Para Rosane, a cidade ganhou uma nova avenida e perdeu para sempre parte de sua memória. “A abertura da avenida representa uma triste página na história da vida do Recife, marcada pelo autoritarismo, pela ausência de diálogo e pela desconsideração dos velhos trechos da cidade. A destruição dos Martírios representa uma ‘herança às avessas’ legada aos pernambucanos, tendo em vista os interesses que se colocaram por determinadas instituições ou grupos.
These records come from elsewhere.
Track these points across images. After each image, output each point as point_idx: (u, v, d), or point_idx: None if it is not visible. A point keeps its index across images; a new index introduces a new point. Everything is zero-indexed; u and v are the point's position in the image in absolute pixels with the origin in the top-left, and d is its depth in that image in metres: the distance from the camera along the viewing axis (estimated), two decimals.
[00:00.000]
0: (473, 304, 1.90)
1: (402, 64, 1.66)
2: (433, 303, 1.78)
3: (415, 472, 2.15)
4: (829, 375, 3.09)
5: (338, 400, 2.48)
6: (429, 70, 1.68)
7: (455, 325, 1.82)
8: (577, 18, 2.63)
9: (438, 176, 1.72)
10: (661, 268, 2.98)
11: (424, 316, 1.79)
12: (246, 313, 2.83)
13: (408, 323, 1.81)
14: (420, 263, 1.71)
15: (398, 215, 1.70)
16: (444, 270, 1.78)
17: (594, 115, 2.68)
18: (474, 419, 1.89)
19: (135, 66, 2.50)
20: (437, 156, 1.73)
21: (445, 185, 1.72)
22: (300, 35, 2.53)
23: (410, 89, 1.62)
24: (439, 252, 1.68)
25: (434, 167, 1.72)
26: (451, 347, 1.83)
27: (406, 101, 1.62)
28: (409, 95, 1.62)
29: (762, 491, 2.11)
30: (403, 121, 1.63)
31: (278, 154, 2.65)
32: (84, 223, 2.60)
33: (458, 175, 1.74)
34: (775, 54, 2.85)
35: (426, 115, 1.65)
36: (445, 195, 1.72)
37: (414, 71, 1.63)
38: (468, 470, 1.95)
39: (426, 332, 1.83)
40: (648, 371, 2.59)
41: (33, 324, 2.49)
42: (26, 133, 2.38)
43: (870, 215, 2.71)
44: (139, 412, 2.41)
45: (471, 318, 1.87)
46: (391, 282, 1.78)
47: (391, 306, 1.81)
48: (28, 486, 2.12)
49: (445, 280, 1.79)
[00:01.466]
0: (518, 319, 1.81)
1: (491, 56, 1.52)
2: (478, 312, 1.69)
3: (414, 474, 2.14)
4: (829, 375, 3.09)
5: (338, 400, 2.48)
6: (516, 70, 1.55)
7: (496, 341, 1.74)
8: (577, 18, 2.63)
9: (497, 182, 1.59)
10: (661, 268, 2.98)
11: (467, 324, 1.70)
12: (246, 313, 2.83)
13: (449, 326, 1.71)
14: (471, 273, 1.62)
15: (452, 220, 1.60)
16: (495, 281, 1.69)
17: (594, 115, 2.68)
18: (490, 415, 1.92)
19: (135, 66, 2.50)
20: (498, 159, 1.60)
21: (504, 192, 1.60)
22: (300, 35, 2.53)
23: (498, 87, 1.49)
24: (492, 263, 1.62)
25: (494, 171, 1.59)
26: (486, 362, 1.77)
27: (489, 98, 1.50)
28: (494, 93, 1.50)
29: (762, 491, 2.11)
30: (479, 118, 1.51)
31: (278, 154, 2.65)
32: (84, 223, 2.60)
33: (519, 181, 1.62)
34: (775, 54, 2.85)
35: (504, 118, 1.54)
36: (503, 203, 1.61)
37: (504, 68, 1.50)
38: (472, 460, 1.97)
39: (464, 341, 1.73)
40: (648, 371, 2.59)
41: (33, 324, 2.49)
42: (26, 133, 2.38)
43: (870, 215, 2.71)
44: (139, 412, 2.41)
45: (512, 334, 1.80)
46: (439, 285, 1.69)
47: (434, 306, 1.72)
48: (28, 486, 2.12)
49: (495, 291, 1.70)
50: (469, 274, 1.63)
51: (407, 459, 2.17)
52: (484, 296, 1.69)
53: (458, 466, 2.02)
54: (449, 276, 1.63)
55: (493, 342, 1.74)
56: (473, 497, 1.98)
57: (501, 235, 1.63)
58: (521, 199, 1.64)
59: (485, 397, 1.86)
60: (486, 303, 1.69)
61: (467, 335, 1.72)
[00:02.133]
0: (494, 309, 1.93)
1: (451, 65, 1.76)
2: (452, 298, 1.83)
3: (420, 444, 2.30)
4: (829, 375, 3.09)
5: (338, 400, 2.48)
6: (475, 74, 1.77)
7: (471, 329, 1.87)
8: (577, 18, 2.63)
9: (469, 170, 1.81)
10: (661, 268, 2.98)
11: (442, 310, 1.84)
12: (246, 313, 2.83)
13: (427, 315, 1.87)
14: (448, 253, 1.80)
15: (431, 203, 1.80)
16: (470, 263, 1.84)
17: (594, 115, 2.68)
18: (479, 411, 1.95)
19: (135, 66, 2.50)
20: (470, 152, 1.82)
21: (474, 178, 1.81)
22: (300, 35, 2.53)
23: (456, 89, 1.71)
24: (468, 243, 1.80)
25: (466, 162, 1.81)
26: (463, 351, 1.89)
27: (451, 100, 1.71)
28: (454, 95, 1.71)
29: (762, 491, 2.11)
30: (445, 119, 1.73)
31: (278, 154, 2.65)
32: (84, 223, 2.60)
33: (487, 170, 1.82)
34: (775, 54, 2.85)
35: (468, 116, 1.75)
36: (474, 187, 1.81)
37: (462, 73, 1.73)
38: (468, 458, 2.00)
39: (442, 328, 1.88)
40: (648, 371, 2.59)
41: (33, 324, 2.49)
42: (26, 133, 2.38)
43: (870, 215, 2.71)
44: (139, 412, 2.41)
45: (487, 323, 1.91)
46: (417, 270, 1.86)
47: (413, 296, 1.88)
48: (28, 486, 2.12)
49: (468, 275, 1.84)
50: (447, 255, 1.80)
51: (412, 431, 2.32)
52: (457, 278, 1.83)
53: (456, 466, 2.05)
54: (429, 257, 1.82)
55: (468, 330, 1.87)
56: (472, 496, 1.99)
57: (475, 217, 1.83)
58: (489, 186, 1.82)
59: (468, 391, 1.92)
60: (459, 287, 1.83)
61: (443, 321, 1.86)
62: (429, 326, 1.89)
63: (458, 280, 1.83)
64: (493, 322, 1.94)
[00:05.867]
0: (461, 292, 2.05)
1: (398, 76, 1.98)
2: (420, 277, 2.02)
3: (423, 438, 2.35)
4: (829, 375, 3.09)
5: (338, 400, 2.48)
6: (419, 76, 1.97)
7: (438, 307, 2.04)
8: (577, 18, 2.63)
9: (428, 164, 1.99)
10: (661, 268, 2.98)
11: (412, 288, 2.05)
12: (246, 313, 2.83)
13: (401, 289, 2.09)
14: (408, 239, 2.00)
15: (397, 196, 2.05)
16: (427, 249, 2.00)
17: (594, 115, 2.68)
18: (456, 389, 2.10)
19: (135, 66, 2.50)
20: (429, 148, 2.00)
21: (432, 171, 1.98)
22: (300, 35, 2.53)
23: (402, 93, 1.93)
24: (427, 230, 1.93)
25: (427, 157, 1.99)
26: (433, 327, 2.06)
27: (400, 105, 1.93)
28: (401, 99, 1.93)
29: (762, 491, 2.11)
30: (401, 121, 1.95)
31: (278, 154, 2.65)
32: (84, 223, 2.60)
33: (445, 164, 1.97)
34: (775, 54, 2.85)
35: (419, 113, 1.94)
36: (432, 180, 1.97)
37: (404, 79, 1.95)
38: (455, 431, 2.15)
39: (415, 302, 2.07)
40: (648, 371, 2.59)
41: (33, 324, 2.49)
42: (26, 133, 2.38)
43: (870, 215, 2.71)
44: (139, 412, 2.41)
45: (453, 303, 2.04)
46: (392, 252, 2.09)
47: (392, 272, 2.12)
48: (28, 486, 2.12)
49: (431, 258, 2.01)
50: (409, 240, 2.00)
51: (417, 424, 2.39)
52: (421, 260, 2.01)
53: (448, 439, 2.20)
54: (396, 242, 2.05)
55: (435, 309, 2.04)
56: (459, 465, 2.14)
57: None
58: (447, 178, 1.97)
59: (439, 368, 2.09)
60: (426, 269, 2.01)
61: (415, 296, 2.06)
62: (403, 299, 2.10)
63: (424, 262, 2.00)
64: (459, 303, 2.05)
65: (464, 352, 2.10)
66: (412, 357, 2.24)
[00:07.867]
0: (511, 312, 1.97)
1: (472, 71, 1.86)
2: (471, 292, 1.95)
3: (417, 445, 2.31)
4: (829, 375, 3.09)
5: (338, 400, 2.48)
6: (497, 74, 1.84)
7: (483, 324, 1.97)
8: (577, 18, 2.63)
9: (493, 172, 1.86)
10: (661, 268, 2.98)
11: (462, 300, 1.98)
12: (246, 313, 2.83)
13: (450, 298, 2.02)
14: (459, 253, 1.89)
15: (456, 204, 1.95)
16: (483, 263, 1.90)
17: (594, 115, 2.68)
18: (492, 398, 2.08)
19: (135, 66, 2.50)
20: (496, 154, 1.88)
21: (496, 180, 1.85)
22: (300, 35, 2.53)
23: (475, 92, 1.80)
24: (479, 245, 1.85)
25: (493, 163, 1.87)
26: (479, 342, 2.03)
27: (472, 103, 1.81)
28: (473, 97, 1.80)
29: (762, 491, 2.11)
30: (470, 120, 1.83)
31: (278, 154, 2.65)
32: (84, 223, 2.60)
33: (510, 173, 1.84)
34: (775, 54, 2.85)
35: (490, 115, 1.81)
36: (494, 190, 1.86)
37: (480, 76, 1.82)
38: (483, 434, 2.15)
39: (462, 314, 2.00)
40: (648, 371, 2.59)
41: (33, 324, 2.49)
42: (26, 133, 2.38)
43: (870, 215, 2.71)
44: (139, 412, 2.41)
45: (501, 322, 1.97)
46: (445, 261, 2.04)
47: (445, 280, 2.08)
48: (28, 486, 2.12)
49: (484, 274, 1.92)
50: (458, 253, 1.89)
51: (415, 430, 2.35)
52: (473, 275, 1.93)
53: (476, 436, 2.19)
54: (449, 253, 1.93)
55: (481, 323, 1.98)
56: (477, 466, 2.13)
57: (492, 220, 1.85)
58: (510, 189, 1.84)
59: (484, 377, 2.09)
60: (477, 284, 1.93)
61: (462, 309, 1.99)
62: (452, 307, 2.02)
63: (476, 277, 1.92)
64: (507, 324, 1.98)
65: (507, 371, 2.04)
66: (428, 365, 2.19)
Seu aniquilamento foi especialmente impulsionado por motivações de ordens político-institucionais, por vezes encobertas sob o véu dos atos técnicos ou administrativos”, avalia.
A arquiteta Virgínia Pontual também critica o projeto de Augusto Lucena. “Não havia mais sentido abrir a Dantas Barreto, mas ele insistiu porque queria reproduzir a avenida como um boulevard parisiense. Imaginem só”, condena.
Ex-secretário de Imprensa de Augusto Lucena, o jornalista Samir Abou Hana defende o ex-chefe. “Não tinha como segurar a igreja dos Martírios. O prefeito recebeu o apoio de muitas pessoas para fazer a avenida. Entre elas, o escritor Gilberto Freyre”, recorda.